- Film poster
- Hebrew: הארץ המובטחת
- Directed by: Amos Gitaï
- Written by: Amos Gitai, Marie-Jose Sanselme
- Produced by: Amos Gitaï, Michael Tapuach
- Starring: Rosamund Pike, Diana Bespechni, Hanna Schygulla
- Cinematography: Caroline Champetier
- Edited by: Yann Dedet, Isabelle Ingold
- Music by: Simon Stockhausen
- Production companies: Agav Hafekot Agav Productions, MP Productions
- Release date: 2004;
- Running time: 88 min
- Countries: France Israel
- Languages: Russian, Hebrew, Arabic, English

= Promised Land (2004 film) =

2004 French-Israeli film by Amos Gitai

Promised Land (Hebrew: הארץ המובטחת) is a 2004 French-Israeli film, directed by Amos Gitai and starring Rosamund Pike, Diana Bespechni, and Hanna Schygulla. It tells the story of a group of East European girls smuggled into Israel to serve as prostitutes. The film is the first of Gitai's "Frontier" trilogy and premiered at the Venice Film Festival.

Director Gitai commented on the film: "If I have succeeded in spoiling even one man's appetite, and causing him to stop going to prostitutes - then I feel I have succeeded in doing something."

==Synopsis==
The film opens at night in the Sinai desert. Under the moonlight, a group of men and women warm themselves around a campfire. Women come from Eastern Europe expecting to work as prostitutes in nice hotels in Egypt. Tomorrow they will suffer rape, humiliation and will be auctioned off by a Frenchwoman named Anne. They will pass from hand to hand, victims of a network of prostitution, eventually being smuggled into Israel to work in a Red Sea resort nightclub.

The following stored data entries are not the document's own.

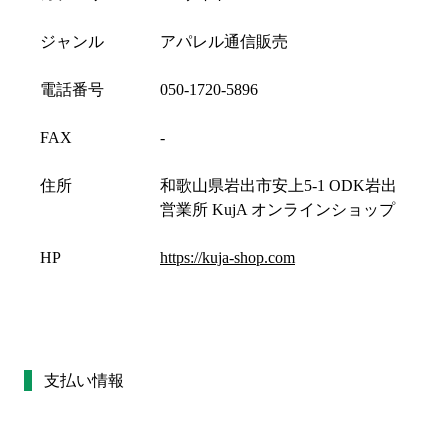
ジャンル
アパレル通信販売
電話番号
050-1720-5896
FAX
-
住所
和歌山県岩出市安上5-1 ODK岩出
営業所 KujA オンラインショップ
HP
https://kuja-shop.com
支払い情報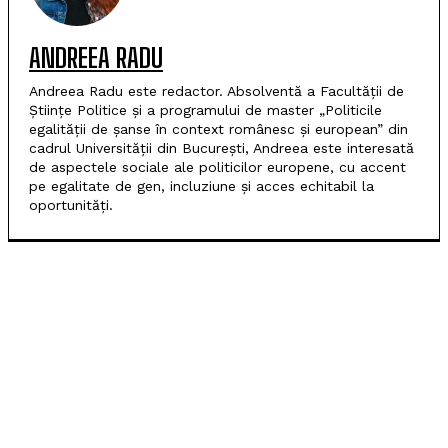
ANDREEA RADU
Andreea Radu este redactor. Absolventă a Facultății de
Științe Politice și a programului de master „Politicile
egalității de șanse în context românesc și european” din
cadrul Universității din București, Andreea este interesată
de aspectele sociale ale politicilor europene, cu accent
pe egalitate de gen, incluziune și acces echitabil la
oportunități.
ARTICOLE POPULARE
UE pune la dispoziția Ucrainei încă 1,4 miliarde de euro
din profiturile generate de activele rusești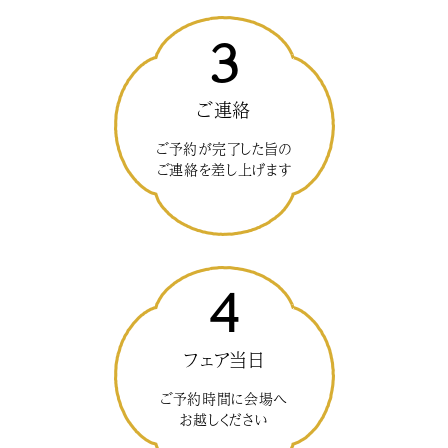
3
ご連絡
ご予約が完了した旨の
ご連絡を差し上げます
4
フェア当日
ご予約時間に会場へ
お越しください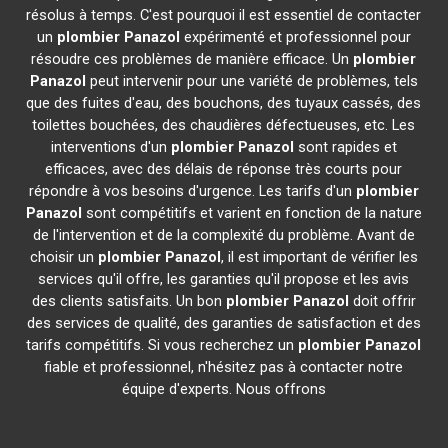
résolus à temps. C'est pourquoi il est essentiel de contacter
un
plombier
Panazol
expérimenté et professionnel pour
résoudre ces problèmes de manière efficace. Un
plombier
Panazol
peut intervenir pour une variété de problèmes, tels
que des fuites d'eau, des bouchons, des tuyaux cassés, des
toilettes bouchées, des chaudières défectueuses, etc. Les
interventions d'un
plombier
Panazol
sont rapides et
efficaces, avec des délais de réponse très courts pour
répondre à vos besoins d'urgence. Les tarifs d'un
plombier
Panazol
sont compétitifs et varient en fonction de la nature
de l'intervention et de la complexité du problème. Avant de
choisir un
plombier
Panazol
, il est important de vérifier les
services qu'il offre, les garanties qu'il propose et les avis
des clients satisfaits. Un bon
plombier
Panazol
doit offrir
des services de qualité, des garanties de satisfaction et des
tarifs compétitifs. Si vous recherchez un
plombier
Panazol
fiable et professionnel, n'hésitez pas à contacter notre
équipe d'experts. Nous offrons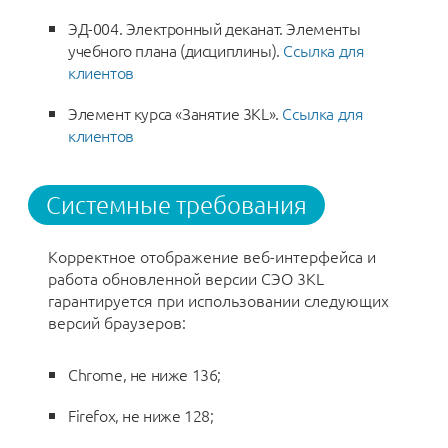
ЭД-004. Электронный деканат. Элементы
учебного плана (дисциплины).
Ссылка для
клиентов
Элемент курса «Занятие 3КL».
Ссылка для
клиентов
Системные требования
Корректное отображение веб-интерфейса и
работа обновленной версии СЭО 3КL
гарантируется при использовании следующих
версий браузеров:
Chrome, не ниже 136;
Firefox, не ниже 128;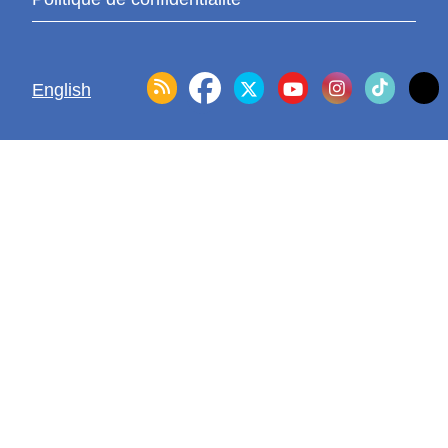
English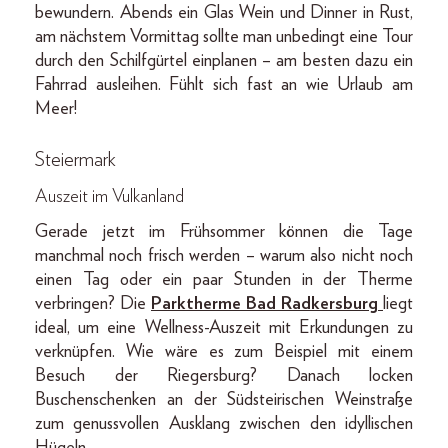
bewundern. Abends ein Glas Wein und Dinner in Rust,
am nächstem Vormittag sollte man unbedingt eine Tour
durch den Schilfgürtel einplanen – am besten dazu ein
Fahrrad ausleihen. Fühlt sich fast an wie Urlaub am
Meer!
Steiermark
Auszeit im Vulkanland
Gerade jetzt im Frühsommer können die Tage
manchmal noch frisch werden – warum also nicht noch
einen Tag oder ein paar Stunden in der Therme
verbringen? Die
Parktherme Bad Radkersburg
liegt
ideal, um eine Wellness-Auszeit mit Erkundungen zu
verknüpfen. Wie wäre es zum Beispiel mit einem
Besuch der Riegersburg? Danach locken
Buschenschenken an der Südsteirischen Weinstraße
zum genussvollen Ausklang zwischen den idyllischen
Hügeln.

One night, at the brothel, Diana meets an English woman called Rose. She begs her for help. Their meeting is a sign of hope in the plight of these women.

==Cast==
- Rosamund Pike : Rose
- Diana Bespechni : Diana
- Anne Parillaud : Anne
- Hanna Schygulla : Hanna
- Yussuf Abu-Warda : Yussuf
- Amos Lavie : Hezi

==Awards==
- CinemAvvenire Award, Cinema for Peace Award at the 2004 Venice Film Festival.